The No Child Left Behind policy was a nationwide attempt to increase accountability and objectivity in primary and secondary student success. However, many critics faulted the policy’s emphasis on standardized tests as the defining measure of success. In addition, the policy’s formulas for rewarding schools and teachers helped lead to many cheating scandals, including those in Atlanta. In many ways, No Child Left Behind is a lot like figure skating.  Both try to measure intangible concepts – a skater’s artistic skill, a child’s educational development – in a way that encouraged teaching and skating “to the test.” The Obama administration’s response to No Child Left Behind, Race to the Top, encourages teaching less standardized test material and more critical thinking skills. How is the program’s success evaluated? More standardized tests.

Policymakers across many fields are often stuck between a rock and a hard place when dealing with this issue. Either they try to measure intangibles and unintentionally encourage behavior that conforms to the measures rather than behavior that improves on the intangible, or they rely less on measurements and risk biased results or other accountability failures. Figure skating illustrates this dilemma beautifully. In the Vancouver Winter Olympics, the figure skating controversy was that the judges were biased. The rules were modified, and two Olympics later, the newest figure skating controversy was that the scoring was too mathematic.

Leaning too heavily on either objective or subjective measures of quality both spell trouble.
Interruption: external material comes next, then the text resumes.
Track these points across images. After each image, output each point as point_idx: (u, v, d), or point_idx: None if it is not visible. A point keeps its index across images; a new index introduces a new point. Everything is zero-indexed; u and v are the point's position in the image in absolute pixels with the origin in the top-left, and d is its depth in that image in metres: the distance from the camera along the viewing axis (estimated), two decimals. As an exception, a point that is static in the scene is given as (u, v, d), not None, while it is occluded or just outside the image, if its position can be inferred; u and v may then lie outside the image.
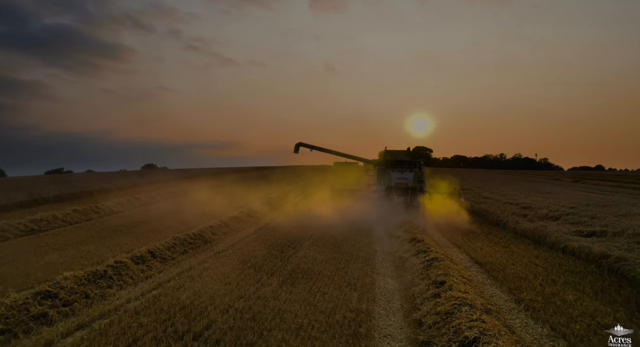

Overly subjective measures open themselves to bias; overly objective measures to cheating. A middle road is, perhaps, best. The difficulties of quantifying quality can be mitigated by integrating qualitative evaluations with quantitative measures.  For example, college admissions offices ask for essays in addition to applicant data, and figure skating judges still have some room for their opinion in the scores. For evidence that these systems are not perfect, look no further than Fisher vs. Austin or the Sochi Olympics’ women’s figure skating results. However, objective measures help keep scorers from rigging the game, and subjective measures help keep competitors from doing the same.

There is no easy answer to the problem of quantifying quality. Imperfect measurements are still usually better than no measurements at all, especially in today’s big-data-driven world. But these measurements will likely be rife with unintended consequences. For those attempting to quantify quality, a willingness to change the measurements in response to those consequences as they arise will go a long way to making those imperfect measurements a little less imperfect.